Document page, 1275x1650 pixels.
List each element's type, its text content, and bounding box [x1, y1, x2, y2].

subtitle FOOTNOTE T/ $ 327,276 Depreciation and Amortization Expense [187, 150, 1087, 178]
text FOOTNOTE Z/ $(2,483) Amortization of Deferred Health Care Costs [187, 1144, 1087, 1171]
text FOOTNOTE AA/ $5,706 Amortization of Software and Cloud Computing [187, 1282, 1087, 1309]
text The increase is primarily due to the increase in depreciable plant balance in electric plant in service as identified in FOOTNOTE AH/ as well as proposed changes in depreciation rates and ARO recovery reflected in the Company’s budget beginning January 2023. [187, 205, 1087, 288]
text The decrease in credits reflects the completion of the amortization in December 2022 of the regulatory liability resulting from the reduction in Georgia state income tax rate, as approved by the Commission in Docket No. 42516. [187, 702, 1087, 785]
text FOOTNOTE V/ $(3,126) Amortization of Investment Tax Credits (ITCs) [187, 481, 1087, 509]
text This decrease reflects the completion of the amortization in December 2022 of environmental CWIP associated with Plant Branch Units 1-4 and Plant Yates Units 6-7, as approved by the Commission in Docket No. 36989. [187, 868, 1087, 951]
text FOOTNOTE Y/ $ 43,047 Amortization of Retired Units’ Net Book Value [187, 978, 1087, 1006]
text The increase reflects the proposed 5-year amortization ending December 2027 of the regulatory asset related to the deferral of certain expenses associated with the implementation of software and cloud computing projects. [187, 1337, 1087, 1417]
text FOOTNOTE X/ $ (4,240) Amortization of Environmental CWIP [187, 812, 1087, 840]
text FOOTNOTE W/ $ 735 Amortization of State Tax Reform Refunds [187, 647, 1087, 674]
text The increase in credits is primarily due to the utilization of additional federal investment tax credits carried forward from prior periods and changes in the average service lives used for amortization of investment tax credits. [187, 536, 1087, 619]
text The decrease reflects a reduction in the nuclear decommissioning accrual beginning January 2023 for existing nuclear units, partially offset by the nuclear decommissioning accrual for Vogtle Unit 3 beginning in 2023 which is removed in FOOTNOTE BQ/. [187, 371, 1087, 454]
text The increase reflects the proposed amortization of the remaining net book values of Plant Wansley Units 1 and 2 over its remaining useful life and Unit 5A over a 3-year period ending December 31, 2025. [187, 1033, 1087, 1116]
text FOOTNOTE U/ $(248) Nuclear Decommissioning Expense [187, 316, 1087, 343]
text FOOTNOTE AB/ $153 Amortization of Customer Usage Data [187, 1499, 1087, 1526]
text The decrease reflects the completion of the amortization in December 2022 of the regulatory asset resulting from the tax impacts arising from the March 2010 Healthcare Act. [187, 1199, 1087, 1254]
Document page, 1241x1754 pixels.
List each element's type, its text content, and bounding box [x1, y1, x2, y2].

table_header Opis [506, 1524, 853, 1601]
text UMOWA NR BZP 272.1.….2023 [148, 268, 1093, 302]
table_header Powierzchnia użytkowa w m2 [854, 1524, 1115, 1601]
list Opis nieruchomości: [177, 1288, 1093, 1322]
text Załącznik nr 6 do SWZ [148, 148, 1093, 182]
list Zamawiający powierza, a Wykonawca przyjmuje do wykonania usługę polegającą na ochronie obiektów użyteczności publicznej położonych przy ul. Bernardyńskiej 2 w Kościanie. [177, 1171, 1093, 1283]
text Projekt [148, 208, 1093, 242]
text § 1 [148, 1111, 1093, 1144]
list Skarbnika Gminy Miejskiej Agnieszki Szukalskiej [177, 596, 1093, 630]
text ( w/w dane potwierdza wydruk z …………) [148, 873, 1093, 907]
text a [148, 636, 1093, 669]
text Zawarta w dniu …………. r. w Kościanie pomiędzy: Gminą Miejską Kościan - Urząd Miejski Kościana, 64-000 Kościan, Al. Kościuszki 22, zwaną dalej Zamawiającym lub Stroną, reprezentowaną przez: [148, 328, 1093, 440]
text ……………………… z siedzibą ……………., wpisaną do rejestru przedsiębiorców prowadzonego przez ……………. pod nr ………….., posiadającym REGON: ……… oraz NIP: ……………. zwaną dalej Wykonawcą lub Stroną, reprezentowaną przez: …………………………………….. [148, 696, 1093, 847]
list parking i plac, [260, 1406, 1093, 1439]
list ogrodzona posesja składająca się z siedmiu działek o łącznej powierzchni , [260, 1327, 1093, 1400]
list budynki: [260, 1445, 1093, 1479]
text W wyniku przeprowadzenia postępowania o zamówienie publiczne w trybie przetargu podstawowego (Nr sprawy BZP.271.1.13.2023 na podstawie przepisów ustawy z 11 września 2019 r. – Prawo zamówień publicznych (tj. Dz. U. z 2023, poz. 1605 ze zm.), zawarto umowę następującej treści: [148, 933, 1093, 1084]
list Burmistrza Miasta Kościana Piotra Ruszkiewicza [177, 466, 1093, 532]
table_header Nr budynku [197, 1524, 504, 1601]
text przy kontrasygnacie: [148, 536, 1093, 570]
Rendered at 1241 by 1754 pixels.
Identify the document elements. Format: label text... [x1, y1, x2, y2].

▶ BRIEF
Once the listing above has been read, restate it exactly.

▶ FINAL ANSWER
Document page, 1275x1650 pixels.
List each element's type, its text content, and bounding box [x1, y1, x2, y2].

subtitle FOOTNOTE T/ $ 327,276 Depreciation and Amortization Expense [187, 150, 1087, 178]
text FOOTNOTE Z/ $(2,483) Amortization of Deferred Health Care Costs [187, 1144, 1087, 1171]
text FOOTNOTE AA/ $5,706 Amortization of Software and Cloud Computing [187, 1282, 1087, 1309]
text The increase is primarily due to the increase in depreciable plant balance in electric plant in service as identified in FOOTNOTE AH/ as well as proposed changes in depreciation rates and ARO recovery reflected in the Company’s budget beginning January 2023. [187, 205, 1087, 288]
text The decrease in credits reflects the completion of the amortization in December 2022 of the regulatory liability resulting from the reduction in Georgia state income tax rate, as approved by the Commission in Docket No. 42516. [187, 702, 1087, 785]
text FOOTNOTE V/ $(3,126) Amortization of Investment Tax Credits (ITCs) [187, 481, 1087, 509]
text This decrease reflects the completion of the amortization in December 2022 of environmental CWIP associated with Plant Branch Units 1-4 and Plant Yates Units 6-7, as approved by the Commission in Docket No. 36989. [187, 868, 1087, 951]
text FOOTNOTE Y/ $ 43,047 Amortization of Retired Units’ Net Book Value [187, 978, 1087, 1006]
text The increase reflects the proposed 5-year amortization ending December 2027 of the regulatory asset related to the deferral of certain expenses associated with the implementation of software and cloud computing projects. [187, 1337, 1087, 1417]
text FOOTNOTE X/ $ (4,240) Amortization of Environmental CWIP [187, 812, 1087, 840]
text FOOTNOTE W/ $ 735 Amortization of State Tax Reform Refunds [187, 647, 1087, 674]
text The increase in credits is primarily due to the utilization of additional federal investment tax credits carried forward from prior periods and changes in the average service lives used for amortization of investment tax credits. [187, 536, 1087, 619]
text The decrease reflects a reduction in the nuclear decommissioning accrual beginning January 2023 for existing nuclear units, partially offset by the nuclear decommissioning accrual for Vogtle Unit 3 beginning in 2023 which is removed in FOOTNOTE BQ/. [187, 371, 1087, 454]
text The increase reflects the proposed amortization of the remaining net book values of Plant Wansley Units 1 and 2 over its remaining useful life and Unit 5A over a 3-year period ending December 31, 2025. [187, 1033, 1087, 1116]
text FOOTNOTE U/ $(248) Nuclear Decommissioning Expense [187, 316, 1087, 343]
text FOOTNOTE AB/ $153 Amortization of Customer Usage Data [187, 1499, 1087, 1526]
text The decrease reflects the completion of the amortization in December 2022 of the regulatory asset resulting from the tax impacts arising from the March 2010 Healthcare Act. [187, 1199, 1087, 1254]
Document page, 1241x1754 pixels.
List each element's type, its text content, and bounding box [x1, y1, x2, y2].

table_header Opis [506, 1524, 853, 1601]
text UMOWA NR BZP 272.1.….2023 [148, 268, 1093, 302]
table_header Powierzchnia użytkowa w m2 [854, 1524, 1115, 1601]
list Opis nieruchomości: [177, 1288, 1093, 1322]
text Załącznik nr 6 do SWZ [148, 148, 1093, 182]
list Zamawiający powierza, a Wykonawca przyjmuje do wykonania usługę polegającą na ochronie obiektów użyteczności publicznej położonych przy ul. Bernardyńskiej 2 w Kościanie. [177, 1171, 1093, 1283]
text Projekt [148, 208, 1093, 242]
text § 1 [148, 1111, 1093, 1144]
list Skarbnika Gminy Miejskiej Agnieszki Szukalskiej [177, 596, 1093, 630]
text ( w/w dane potwierdza wydruk z …………) [148, 873, 1093, 907]
text a [148, 636, 1093, 669]
text Zawarta w dniu …………. r. w Kościanie pomiędzy: Gminą Miejską Kościan - Urząd Miejski Kościana, 64-000 Kościan, Al. Kościuszki 22, zwaną dalej Zamawiającym lub Stroną, reprezentowaną przez: [148, 328, 1093, 440]
text ……………………… z siedzibą ……………., wpisaną do rejestru przedsiębiorców prowadzonego przez ……………. pod nr ………….., posiadającym REGON: ……… oraz NIP: ……………. zwaną dalej Wykonawcą lub Stroną, reprezentowaną przez: …………………………………….. [148, 696, 1093, 847]
list parking i plac, [260, 1406, 1093, 1439]
list ogrodzona posesja składająca się z siedmiu działek o łącznej powierzchni , [260, 1327, 1093, 1400]
list budynki: [260, 1445, 1093, 1479]
text W wyniku przeprowadzenia postępowania o zamówienie publiczne w trybie przetargu podstawowego (Nr sprawy BZP.271.1.13.2023 na podstawie przepisów ustawy z 11 września 2019 r. – Prawo zamówień publicznych (tj. Dz. U. z 2023, poz. 1605 ze zm.), zawarto umowę następującej treści: [148, 933, 1093, 1084]
list Burmistrza Miasta Kościana Piotra Ruszkiewicza [177, 466, 1093, 532]
table_header Nr budynku [197, 1524, 504, 1601]
text przy kontrasygnacie: [148, 536, 1093, 570]
Rendered at 1241 by 1754 pixels.
Identify the document elements. Format: label text... [x1, y1, x2, y2].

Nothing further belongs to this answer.